Szczególnie pamiętamy o wskazującym drogę
pojednania geście polskich biskupów, którzy w 1965 roku w czasie obrad kończącego
się Soboru jako pierwsi wyciągnęli w kierunku swoich niemieckich współbraci dłoń pojednania.
Odpowiedź niemieckich biskupów świadczyła o ich otwarciu na dar nowego początku. Z
wdzięcznością wspominamy również inne liczne inicjatywy na rzecz pokoju i pojednania,
które wyszły od chrześcijan oraz od innych środowisk polskiego i niemieckiego społeczeństwa
a potem zostały rozwinięte na płaszczyźnie politycznej.
Nie należy również
przemilczać faktu, że droga pojednania i współpracy, którą od tamtego czasu kroczy
Kościół w obu naszych krajach, była niekiedy trudna i nie pozbawiona nieporozumień
i obciążeń. Nauczyliśmy się jednak, że niezbędnymi elementami procesu budowania wspólnego
dobra są cierpliwość, delikatność i prawdomówność.
Z ogromną wdzięcznością
przywołujemy na pamięć zorganizowane i spontaniczne akcje pomocy ze strony katolików
i społeczeństwa niemieckiego, dla ludzi w Polsce, którzy w wyniku załamania się komunistycznego
systemu ekonomicznego w roku 1980 znaleźli się na skraju humanitarnej katastrofy.
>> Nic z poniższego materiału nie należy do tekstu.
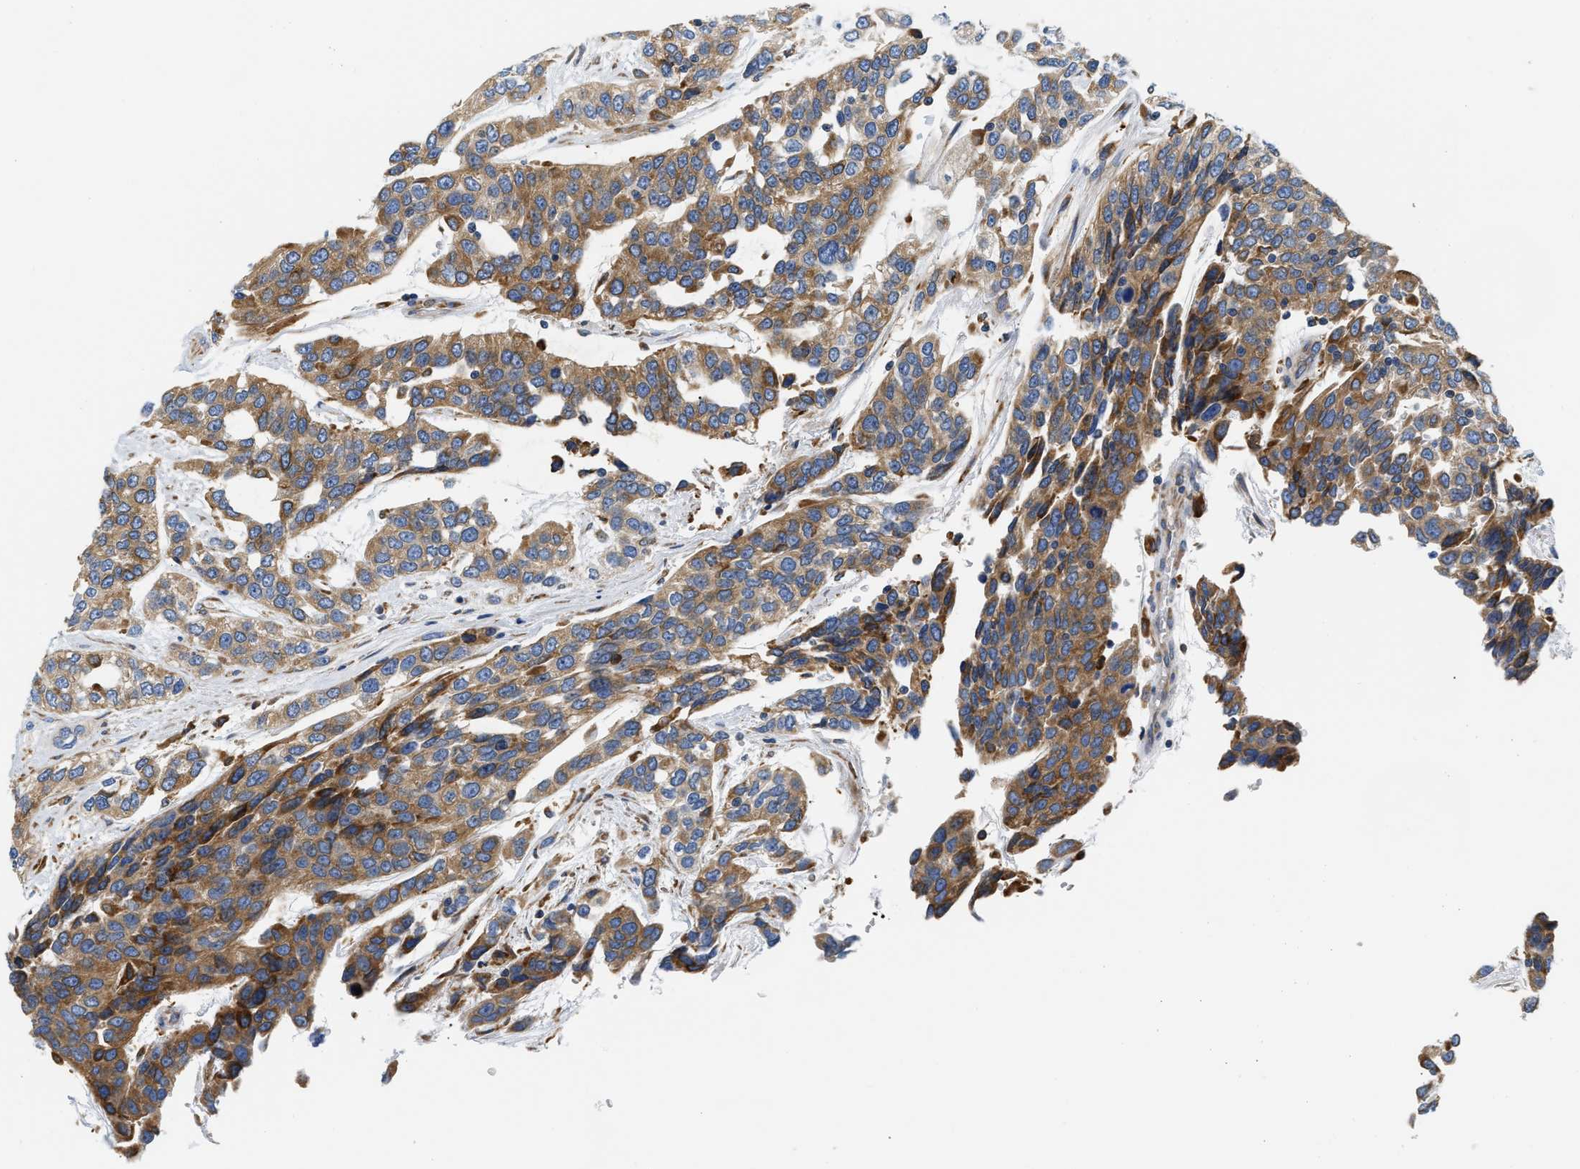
{"staining": {"intensity": "moderate", "quantity": ">75%", "location": "cytoplasmic/membranous"}, "tissue": "urothelial cancer", "cell_type": "Tumor cells", "image_type": "cancer", "snomed": [{"axis": "morphology", "description": "Urothelial carcinoma, High grade"}, {"axis": "topography", "description": "Urinary bladder"}], "caption": "Urothelial cancer stained with DAB immunohistochemistry (IHC) exhibits medium levels of moderate cytoplasmic/membranous positivity in about >75% of tumor cells.", "gene": "HDHD3", "patient": {"sex": "female", "age": 80}}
Wtedy to nawiązały się więzi solidarności i przyjaźni między rodzinami, parafiami
i innymi podmiotami życia społecznego. Dokonał się prawdziwy proces zbliżenia, poznania
i wzajemnej akceptacji. Ten ogromny kapitał społecznych więzi powinien być także troskliwie
pielęgnowany i w przyszłości.
Zapraszamy wszystkich, którym w europejskim
domu zależy na atmosferze relacji sąsiedzkich, aby nie wracając selektywnie do przeszłości,
zajęli się intensywniej budowaniem wspólnej przyszłości. Wszystkim nam potrzebne jest
patrzenie w przyszłość, ku której chcemy zmierzać, nie zapominając ani nie pomniejszając
historycznej prawdy we wszystkich jej aspektach. Temu zamiarowi z pewnością służą
prace komisji podręcznikowej opracowującej wspólny podręcznik polsko-niemieckiej historii.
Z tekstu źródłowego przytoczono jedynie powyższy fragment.